Cellular Biology 7. Describe the process by which lysosomal enzymes are targeted

Question

Cellular Biology

7. Describe the process by which lysosomal enzymes are targeted to lysosomes following their synthesis on the ER. Begin your description with the enzymes exiting the ER and end your description at lysosomes, where the enzymes are fully active.

8. For each of the following lysosomal storage diseases describe the enzyme that is defective that gives rise to each disease, its normal function and why the defect causes the phenotype. a. I cell disease b. Tay-Sachs disease c. Pompe disease d. Batten disease

Explanation / Answer

Lysosomes are cellular organelles that contain acid hydrolase enzymes that break down waste materials and cellular debris. They can be described as the stomach of the cell. Lysosomes digest excess or worn-out organelles, food particles, and engulfed viruses or bacteria. The membrane around a lysosome allows the digestive enzymes to work at the pH they require. Lysosomes fuse with autophagic vacuoles (phagosomes) and dispense their enzymes into the autophagic vacuoles, digesting their contents. They are frequently nicknamed "suicide bags" or "suicide sacs" by cell biologists due to their autolysis.

The size of lysosomes varies from 0.1–1.2 m.[12] At pH 4.8, the interior of the lysosomes is acidic compared to the slightly basic cytosol (pH 7.2). The lysosome maintains this pH differential by pumping in protons (H+ ions) from the cytosol across the membrane via proton pumps and chloride ion channels. Vacuolar H+-ATPases are responsible for transport of protons, while the counter transport of chloride ions is performed by ClC-7 Cl/H+ antiporter.
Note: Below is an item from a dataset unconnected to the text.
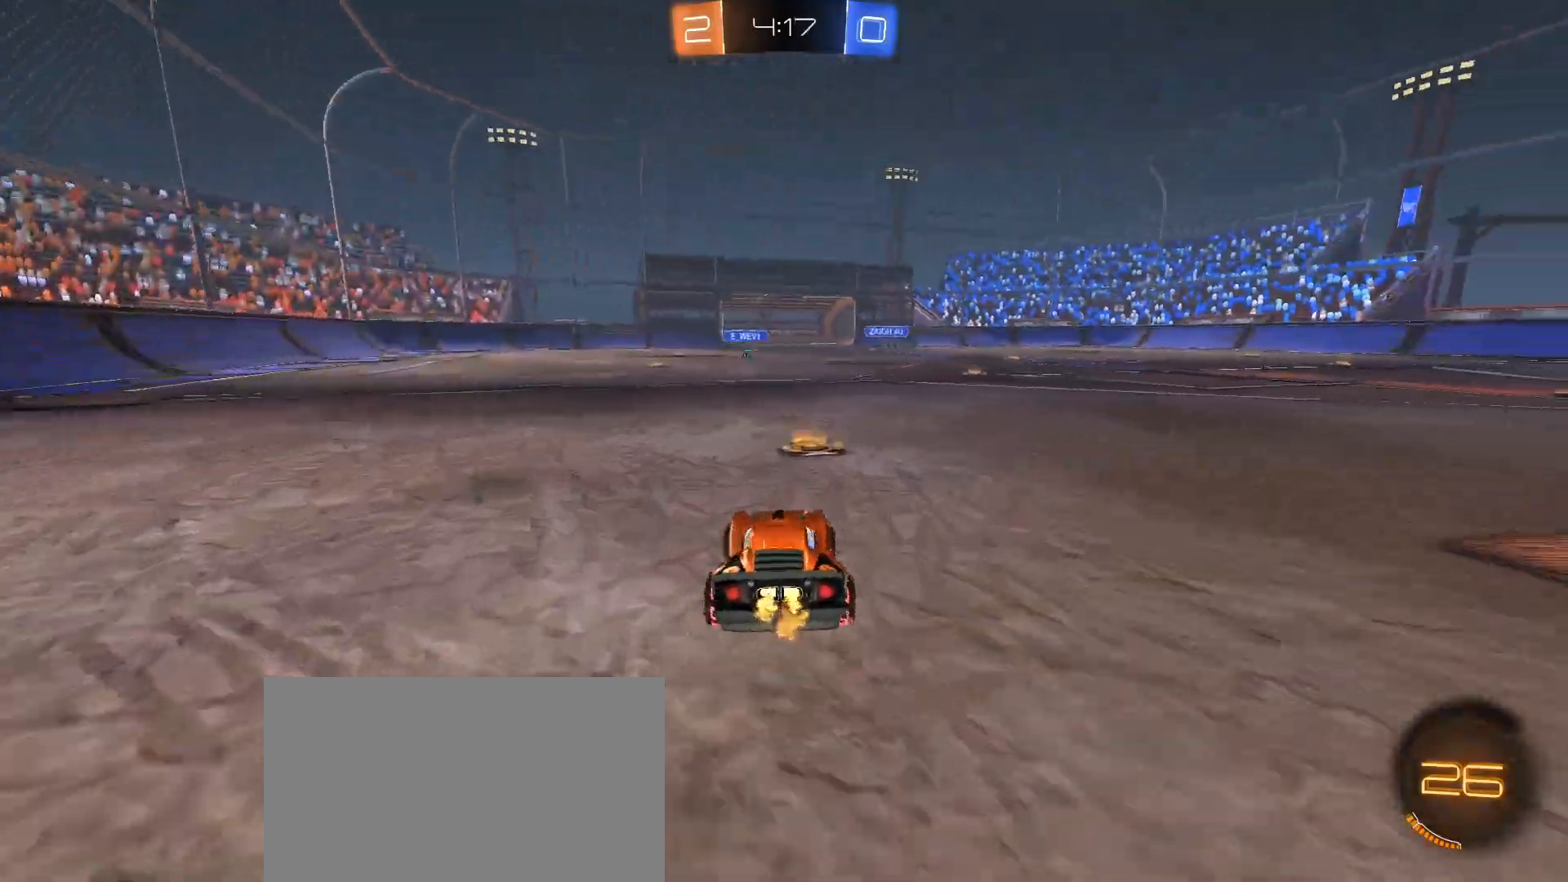
{"keys": ["w"], "mouse": [], "events": [[100, "a", "up"], [100, "space", "up"], [200, "mouse_right", "down"], [234, "mouse_right", "up"], [334, "mouse_right", "down"], [384, "mouse_right", "up"]]}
In this way a steady acidic environment is maintained.[13][14] The lysosomal membrane protects the cytosol, and therefore the rest of the cell, from the degradative enzymes within the lysosome. The cell is additionally protected from any lysosomal acid hydrolases that drain into the cytosol, as these enzymes are pH-sensitive and do not function well or at all in the alkaline environment of the cytosol. This ensures that cytosolic molecules and organelles are not destroyed in case there is leakage of the hydrolytic enzymes from the lysosome.

Lysosomotropism

Weak bases with lipophilic properties accumulate in acidic intracellular compartments like lysosomes. While the plasma and lysosomal membranes are permeable for neutral and uncharged species of weak bases, the charged protonated species of weak bases do not permeate biomembranes and accumulate within lysosomes. The concentration within lysosomes may reach levels 100 to 1000 fold higher than extracellular concentrations. This phenomenon is called "lysosomotropism"[23] or "acid trapping". The amount of accumulation of lysosomotropic compounds may be estimated using a cell-based mathematical model.[24]

A significant part of the clinically approved drugs are lipophilic weak bases with lysosomotropic properties. This explains a number of pharmacological properties of these drugs, such as high tissue-to-blood concentration gradients or long tissue elimination half-lifes; these properties have been found for drugs such as haloperidol,[25] levomepromazine,[26] and amantadine.[27] However, high tissue concentrations and long elimination half-lives are explained also by lipophilicity and absorption of drugs to fatty tissue structures. Important lysosomal enzymes, such as acid sphingomyelinase, may be inhibited by lysosomally accumulated drugs.[28][29] Such compounds are termed FIASMAs (functional inhibitor of acid sphingomyelinase)[30] and include for example fluoxetine, sertraline, or amitriptyline.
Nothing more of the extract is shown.